- Work item
Pull out of the data below the stretch of lines bounded by the one containing "SAFETY TRAINING FOR NEURODIVERGENT YOUTH AND" and the one containing "POSITION AMID INTENSIFYING COMPETITION", both bounds included, unchanged.
---------------
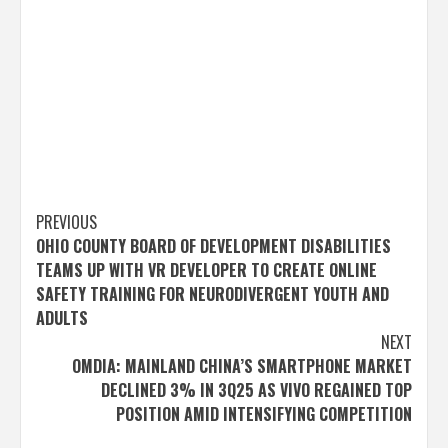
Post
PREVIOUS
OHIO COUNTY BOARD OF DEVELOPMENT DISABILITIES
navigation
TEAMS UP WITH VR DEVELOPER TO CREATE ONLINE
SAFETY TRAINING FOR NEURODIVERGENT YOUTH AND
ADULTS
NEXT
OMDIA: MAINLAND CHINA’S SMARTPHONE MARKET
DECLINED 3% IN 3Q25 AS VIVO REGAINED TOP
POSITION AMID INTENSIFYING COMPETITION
---------------
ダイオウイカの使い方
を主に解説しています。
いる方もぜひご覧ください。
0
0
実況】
---------------
- Worked solution
SAFETY TRAINING FOR NEURODIVERGENT YOUTH AND
ADULTS
NEXT
OMDIA: MAINLAND CHINA’S SMARTPHONE MARKET
DECLINED 3% IN 3Q25 AS VIVO REGAINED TOP
POSITION AMID INTENSIFYING COMPETITION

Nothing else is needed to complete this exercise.